Cinema Cindy Reviews ‘Tomorrowland’

By CYNTHIA BIDDLECOMB
Los Alamos

“Tomorrowland”, which opened Friday, is part Baby Boomer nostalgia, part encouragement for teenage idealists, and part inspiration for even younger dreamers.

It is a simple enough story for older elementary kids to follow and visually intriguing enough for adults to be entertained. For some, the last scenes get a bit preachy, but the message is clear: keep dreaming and let hope be your guide.

George Clooney plays a grown up Frank Walker, a boy genius whose story opens the movie. Thomas Robinson plays the 12-year-old Frank, who enters his homemade jet pack in a science contest at the 1964 Worlds Fair in New York.

A girl named Athena (Raffey Cassidy), who seems to be his age and related to the judge (Hugh Laurie), likes Frank’s ingenuity and encourages him to follow her. Going into the It’s a Small World ride (which really was introduced by Disney at the 1964 fair), his boat enters a portal to a place “in the space-time continuum” that could be called “Tomorrowland.” We learn later that Frank spends a good chunk of his life there creating essential bits of technology.

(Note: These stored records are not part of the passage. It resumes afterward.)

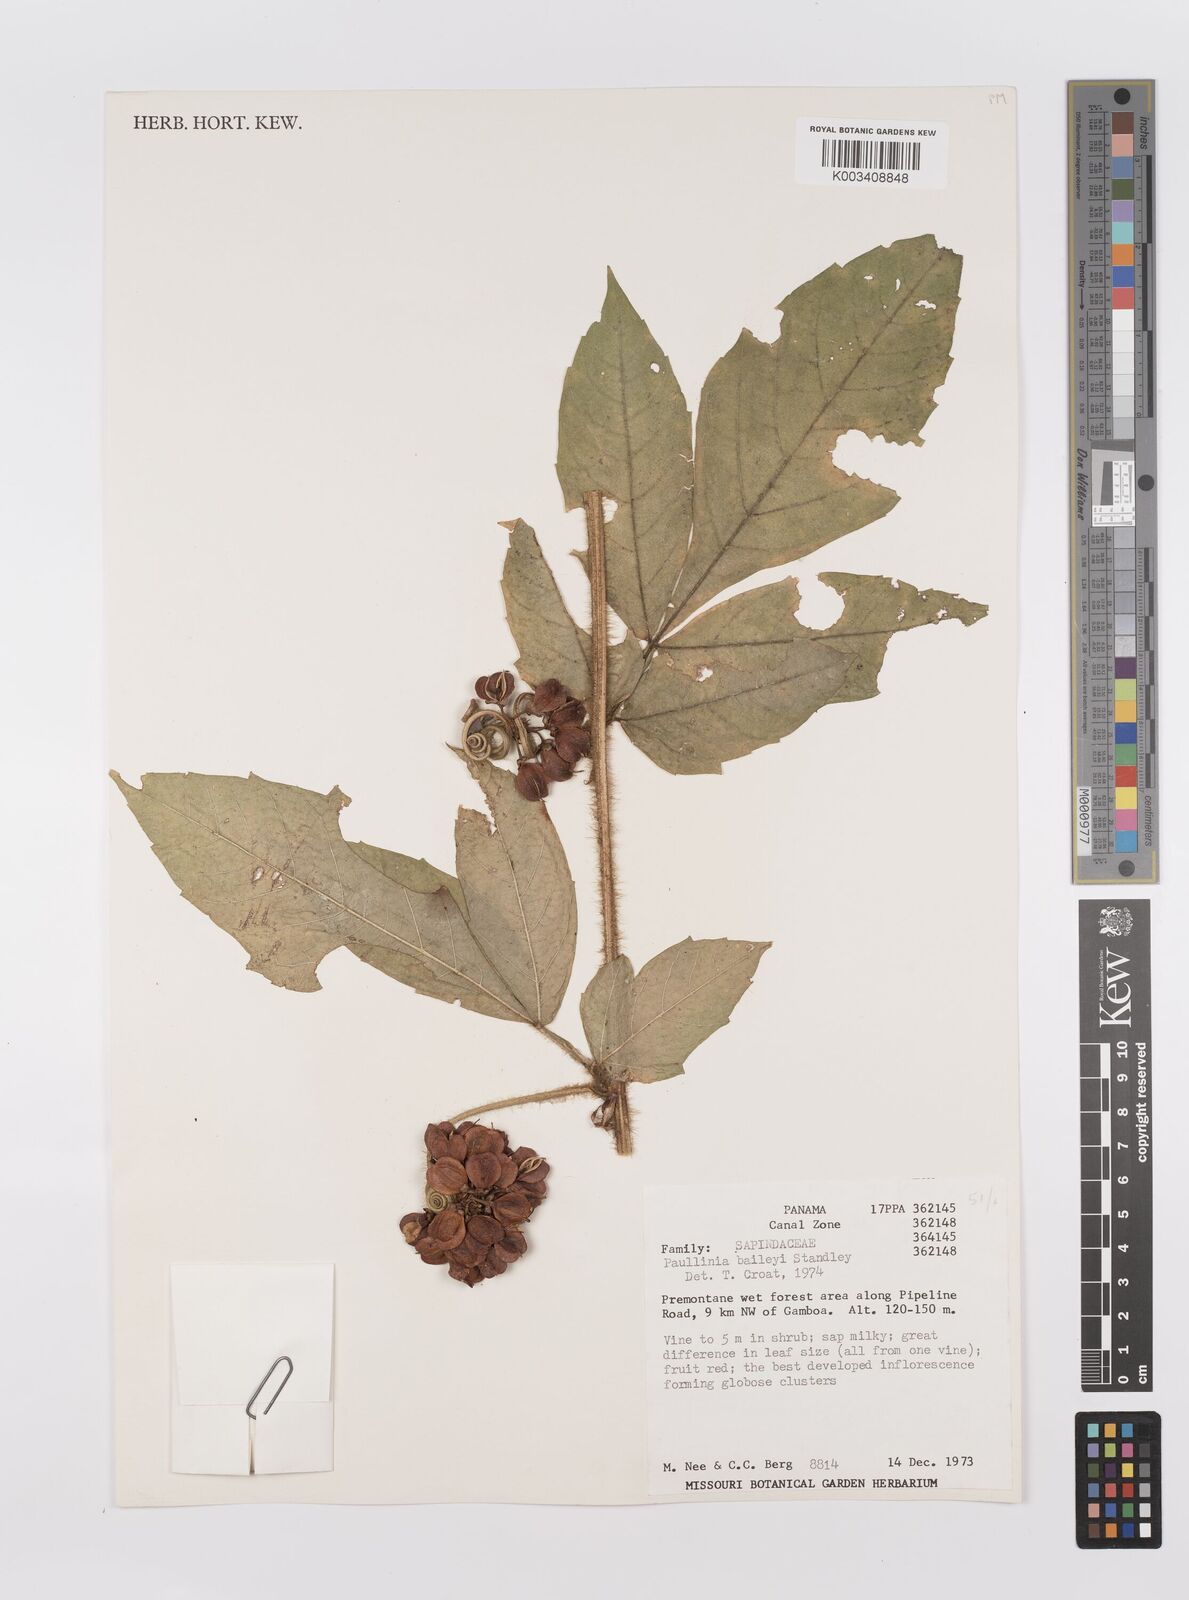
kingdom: Plantae
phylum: Tracheophyta
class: Magnoliopsida
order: Sapindales
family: Sapindaceae
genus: Paullinia
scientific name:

Movie poster for ‘Tomorrowland.’ Courtesy/Rotten Tomatoes

After that 10-minute intro, we are taken to present day Florida where Casey Newton (Britt Robertson) becomes the focus. She’s old enough to drive and smart enough to be clandestinely sabotaging the cranes at Canaveral that have been dismantling the last launch pad. Her father is a NASA engineer who will be out of a job when the disassembling is done. Presumably Casey is buying time for him, or she may be protesting the end of the American space program and part of her dream to go into space herself.

When an enamel pin with a big red “T” on it, supposedly from the 1964 World’s Fair, comes into her life, Casey touches it and glimpses a future world where our technological problems have been solved and imagination has created some intriguing things. During her attempt to find out more about the pin and what she has just experienced, Casey gets picked up by Athena and taken to Frank. The two team up for an adventure of their own, which comes rather late in the movie.

This is a story about not giving up, about using one’s gifts to make the world a better place. It may be too “dark” for little kids, given all the references to how the world might end. On the other hand, the filmmakers quite obviously want to encourage young people to dream big and change the world. …A typical Disney theme.

The film’s color palette, scenes of the 1960s, designs of the costumes and sets, are all great reasons to see it. Although there it is violent at times, robots are the ones getting killed (in some very creative ways). Tomorrowland’s reviews are not great, as it wants to be too many things at once. But it is entertaining and visually intriguing. It is rated PG, but is less scary for kids than a typical superhero movie.